Un autre obstacle de taille est de trouver la personnalité technocratique sans couleur politique qui serait capable de former le gouvernement, d’une part, et de créer des coalitions parlementaires pour chaque texte, d’autre part.

5. Instabilité

Si aucune négociation n’aboutit à l’une des configurations ci-dessus, la France risque donc de se retrouver en situation de blocage chronique. Pour le président français, convoquer de nouvelles élections n’est pas envisageable avant juillet 2025, suivant l’article 12 de la Constitution. Selon cette hypothèse, la situation actuelle devrait rester pérenne après l’été 2024. Elle entraînerait donc une profonde crise institutionnelle.

Mais si le changement ne s’opère pas au sein de la culture politique, il peut être réalisé au sein des institutions. Le but serait de rééquilibrer les pouvoirs entre le Président et l’Assemblée nationale, notamment en y instaurant la proportionnelle. En d’autres termes, il s’agirait d’instaurer une 6e République, sans doute par le biais d’un référendum, prérogative du président.

Autre hypothèse: une démission d’Emmanuel Macron dans les prochains mois. Dans ce cadre, la continuité serait assurée par le président du Sénat Gérard Larcher (LR), jusqu’à l’organisation de nouvelles élections. Jean-Luc Mélenchon a d’ailleurs appelé le président à suivre cette voie à plusieurs reprises.

Néanmoins, cette situation n’arrangerait en rien la situation. Celle-ci pourrait en revanche bénéficier au RN qui reste, avec 125 sièges, le parti avec la plus grande représentation au Parlement. Face à l’instabilité, le parti de Marine Le Pen pourrait se présenter comme la seule alternative stable.

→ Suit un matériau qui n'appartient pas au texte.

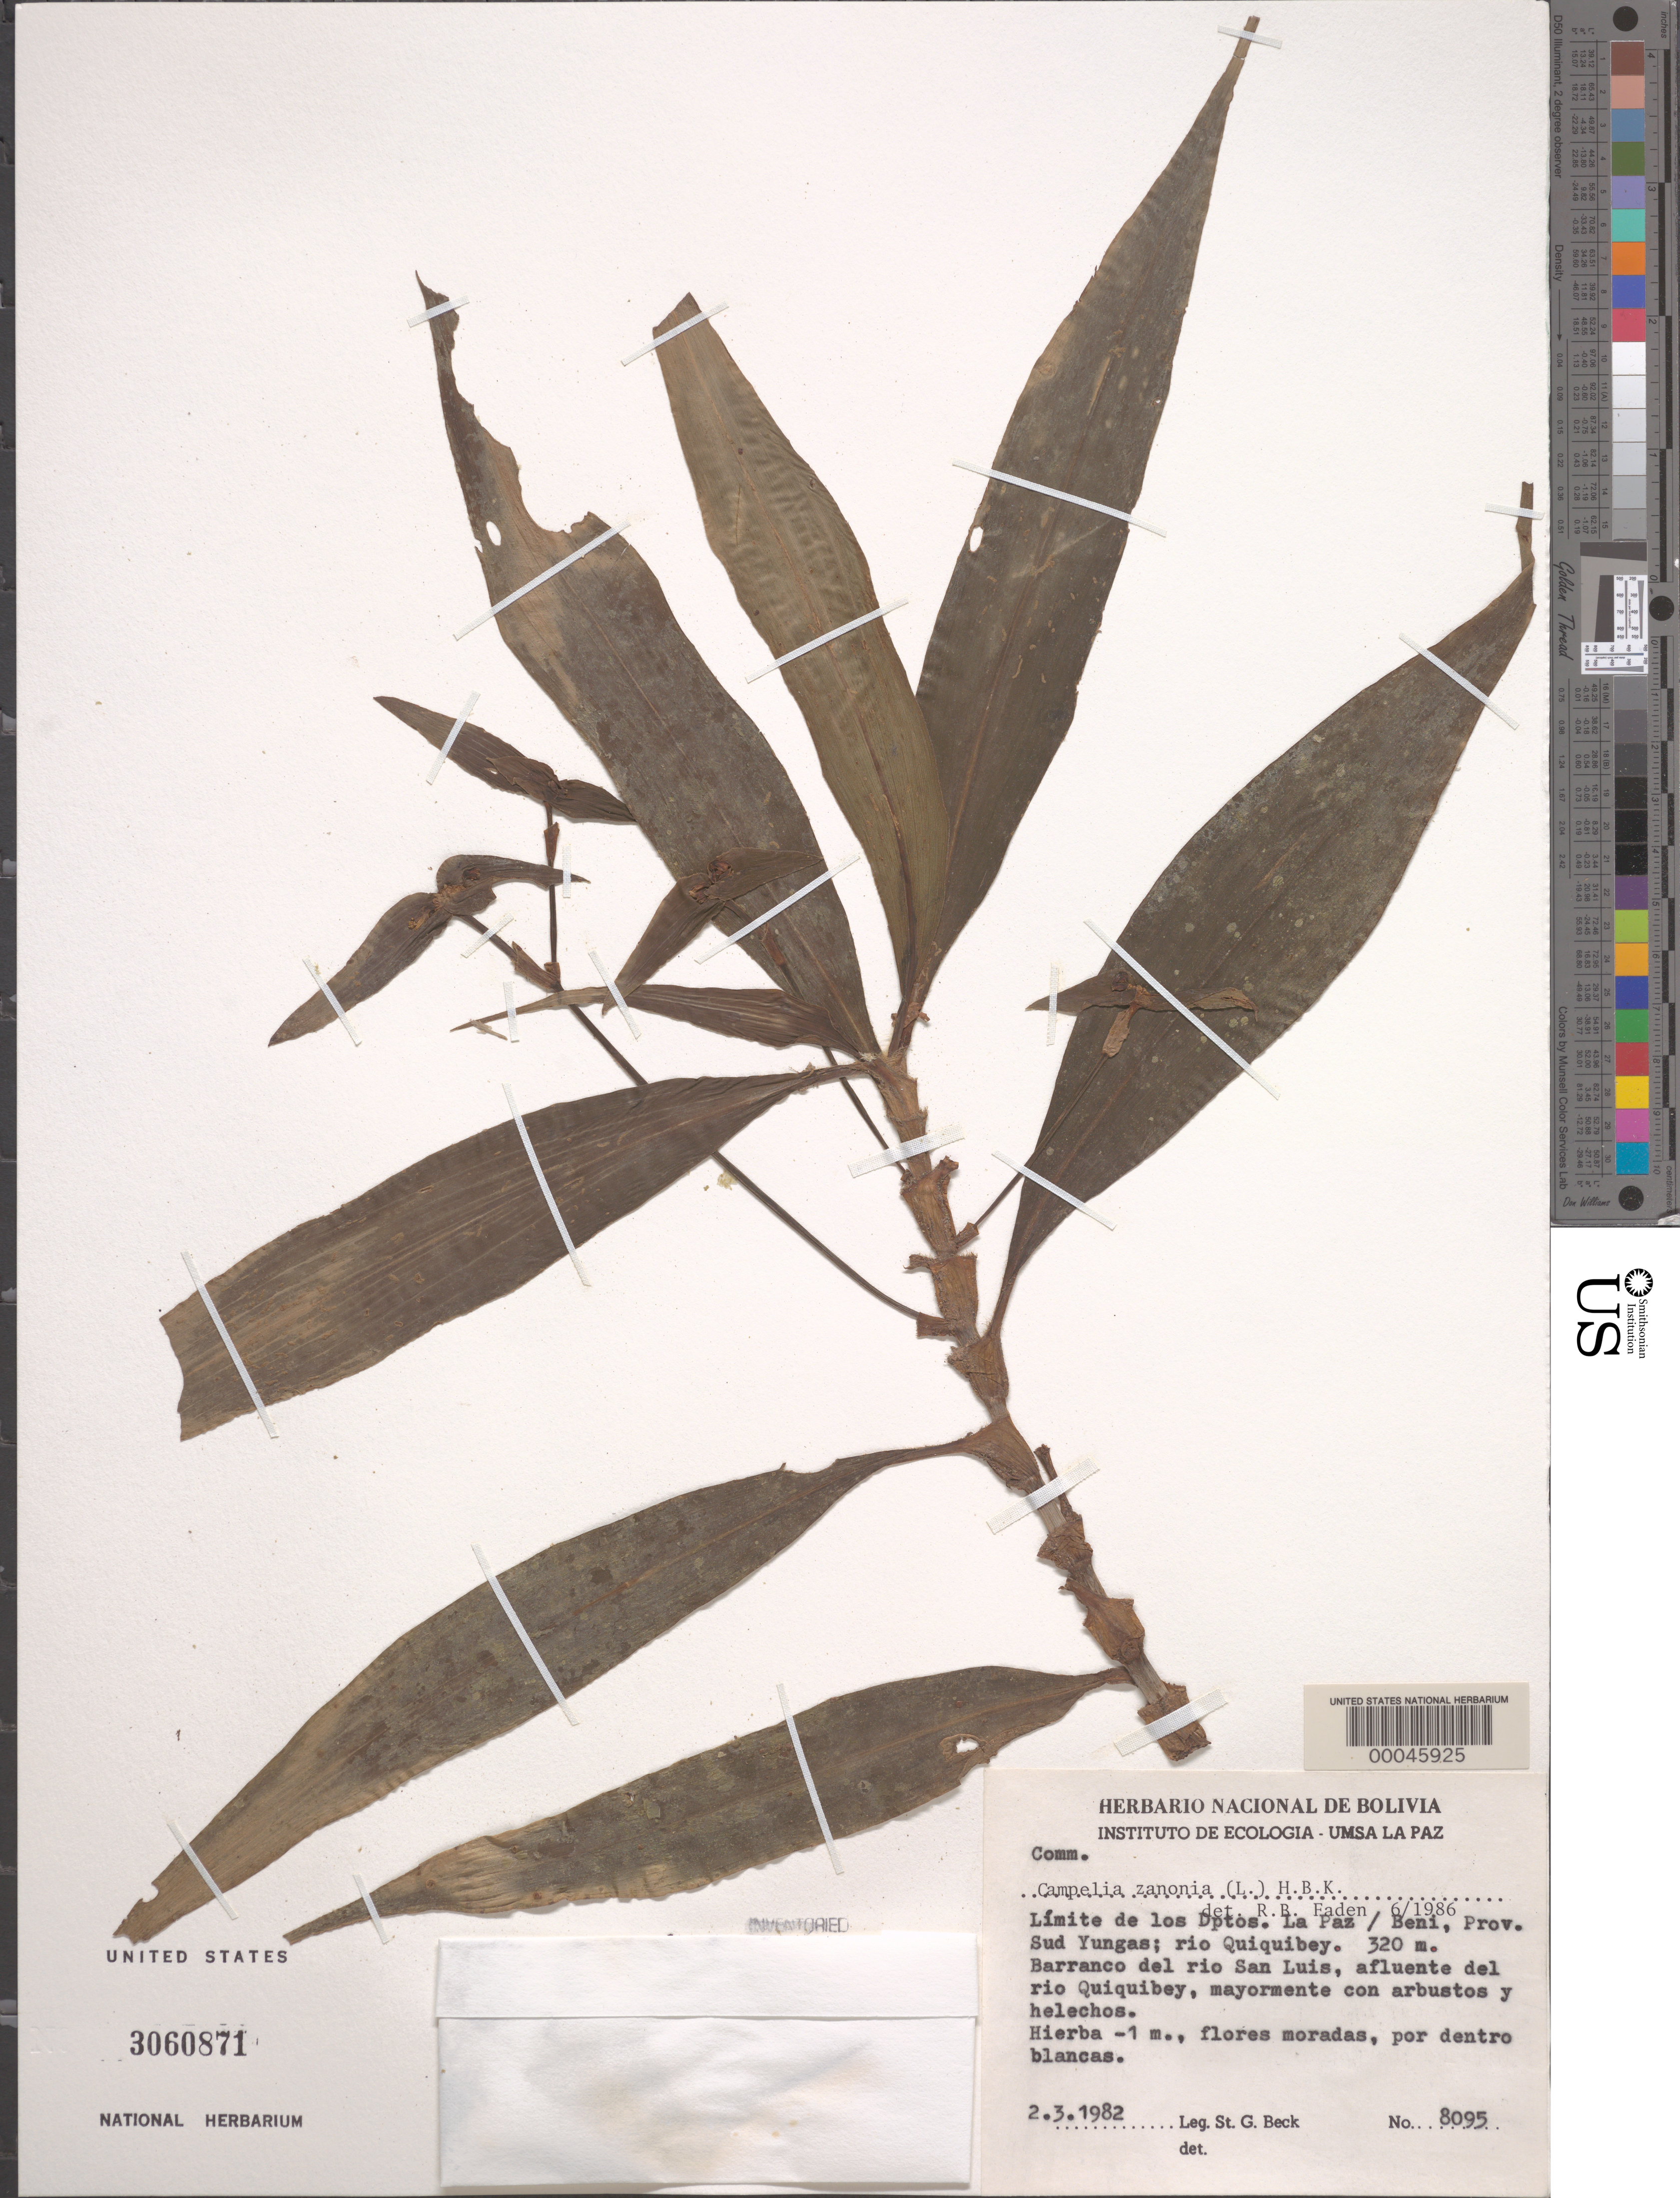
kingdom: Plantae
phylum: Tracheophyta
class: Liliopsida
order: Commelinales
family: Commelinaceae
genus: Tradescantia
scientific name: Tradescantia zanonia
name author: (L.) Sw.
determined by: Faden, Robert B., (US), Smithsonian Institution - National Museum of Natural History (UNITED STATES)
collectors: S. G. Beck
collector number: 8095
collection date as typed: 02 Mar 1982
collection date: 1982-03-02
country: Bolivia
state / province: La Paz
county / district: Sud Yungas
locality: Rio Quiquibey, Baranca of Rio San Luis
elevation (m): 320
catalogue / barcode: US 3060871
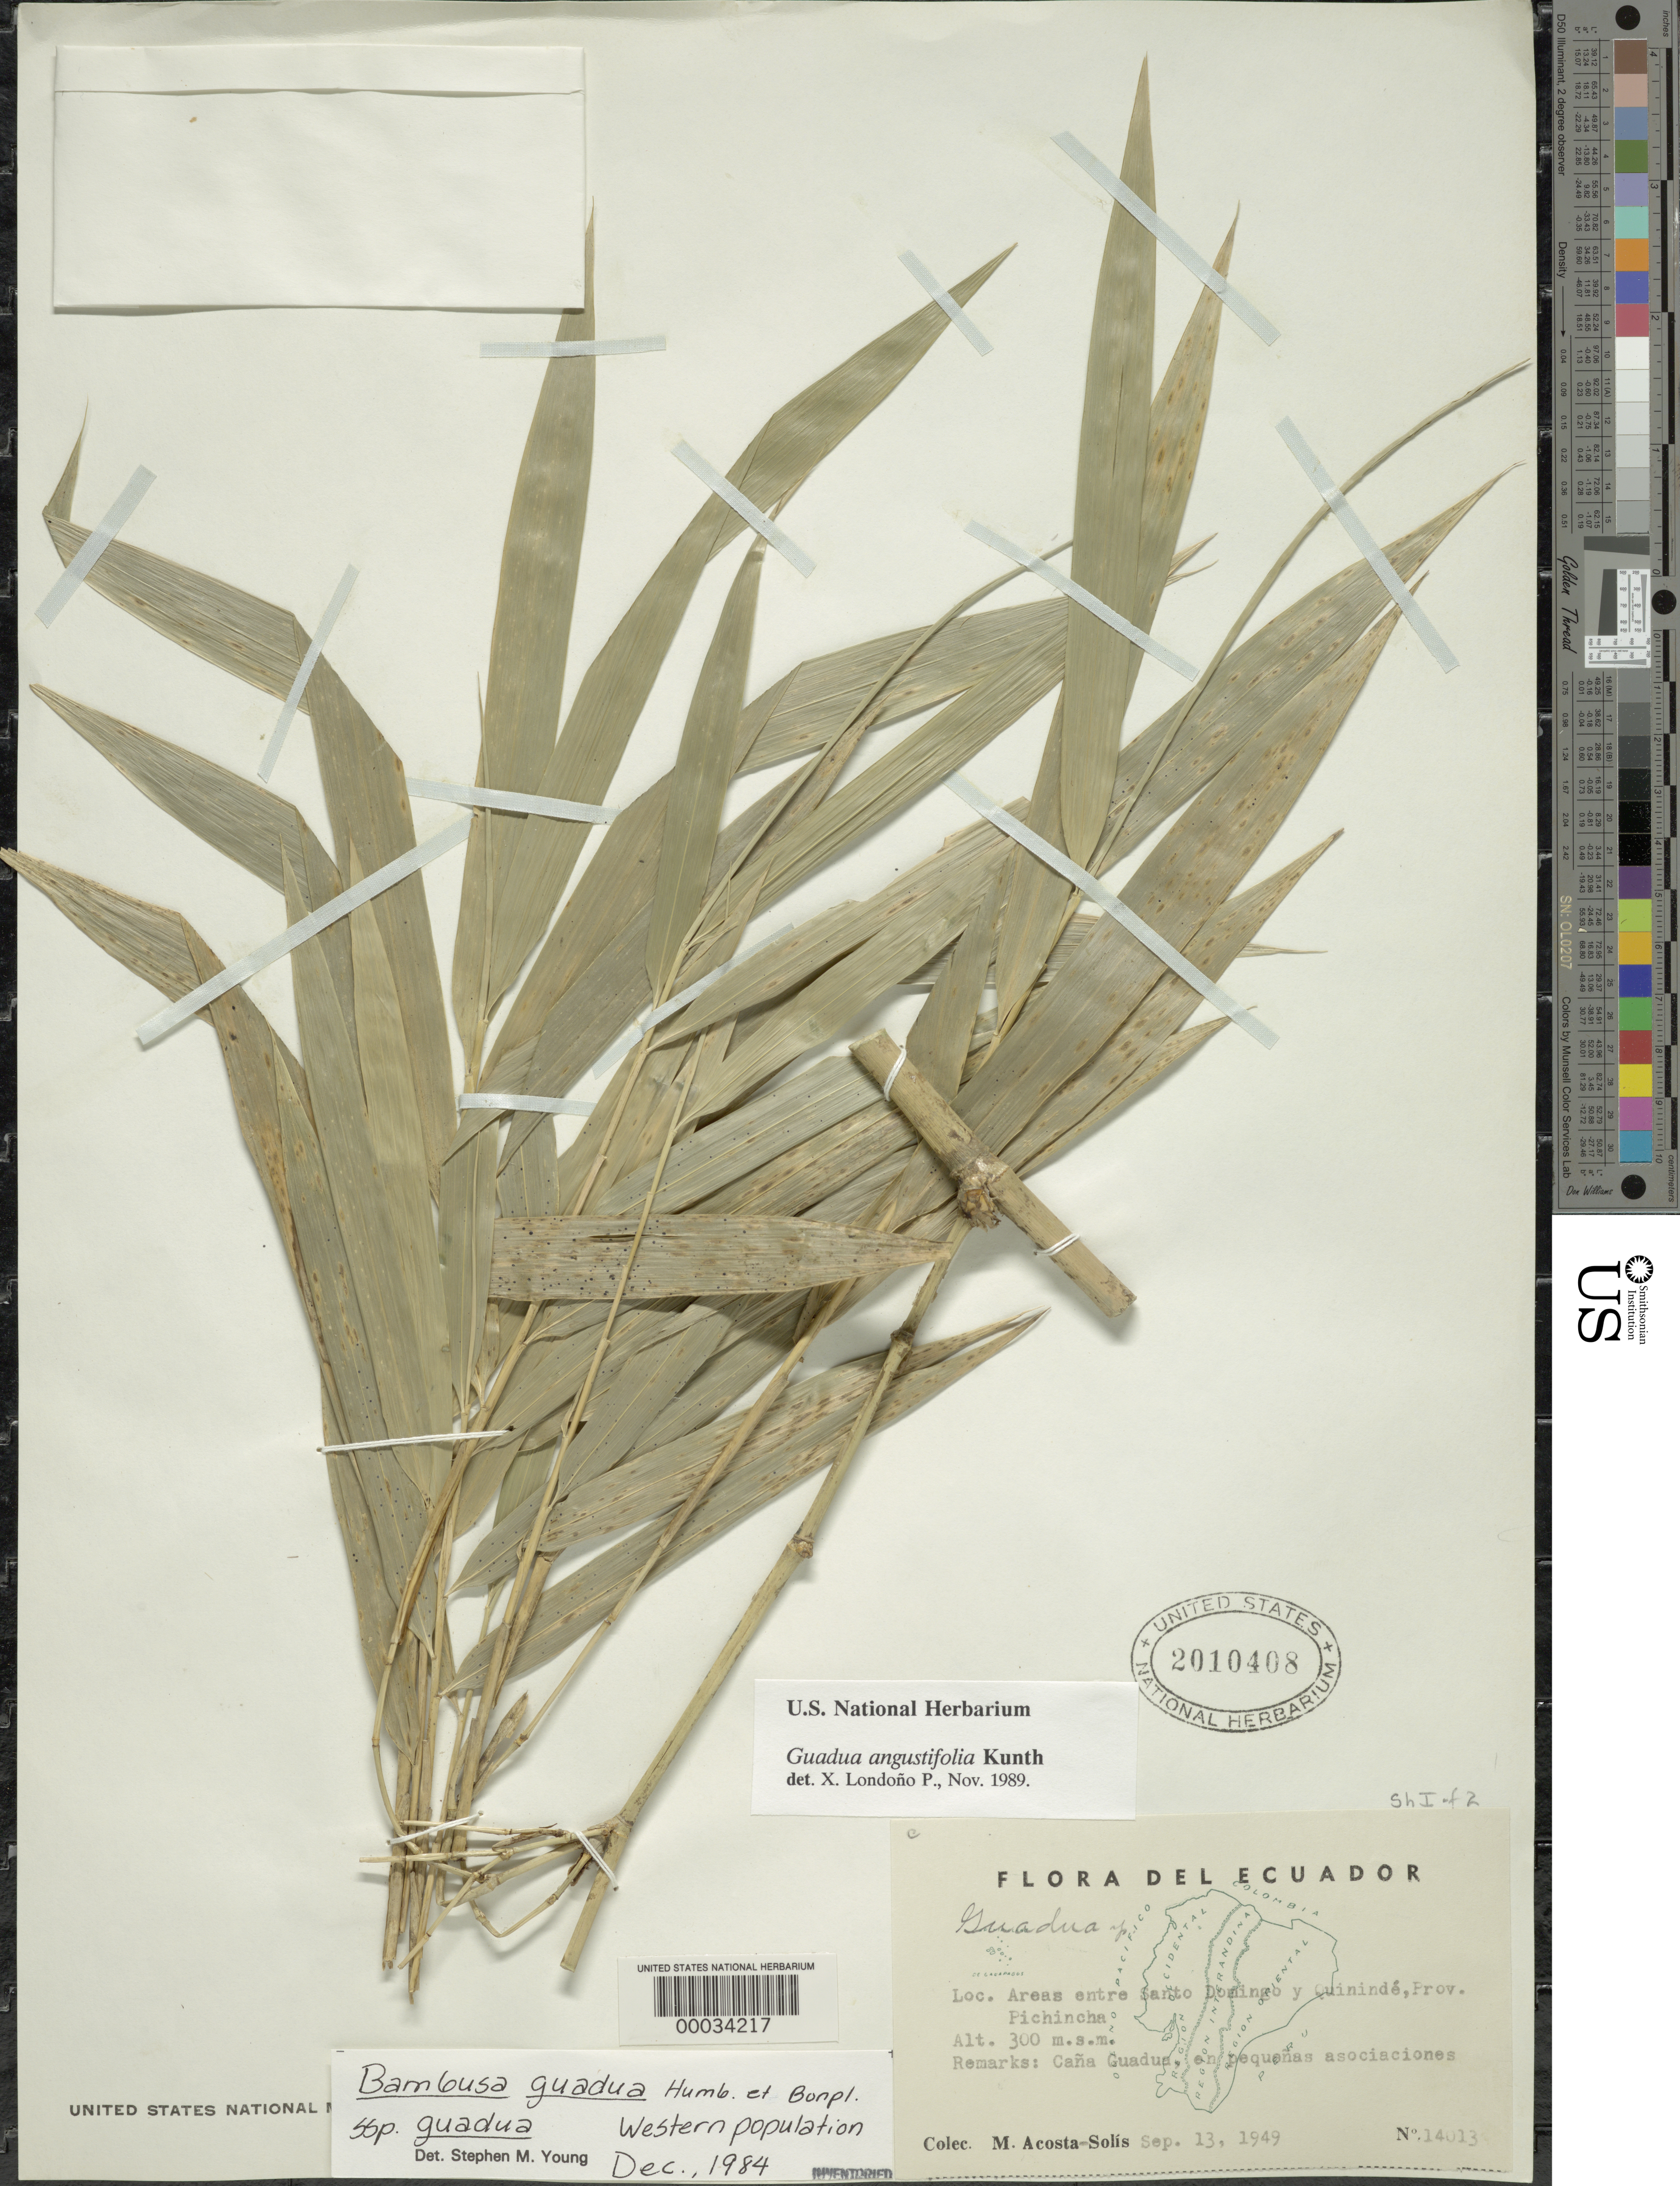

Cette stratégie pourrait s’avérer payante en renvoyant dos à dos la gauche et l’ancienne majorité, tenues responsables du blocage par leur incapacité à faire des compromis, tout en cherchant à poursuivre sa campagne de dédiabolisation auprès des électeurs. Avec, pour objectif final, la présidentielle de 2027… pour voir finalement basculer la France dans les bras de l’extrême droite.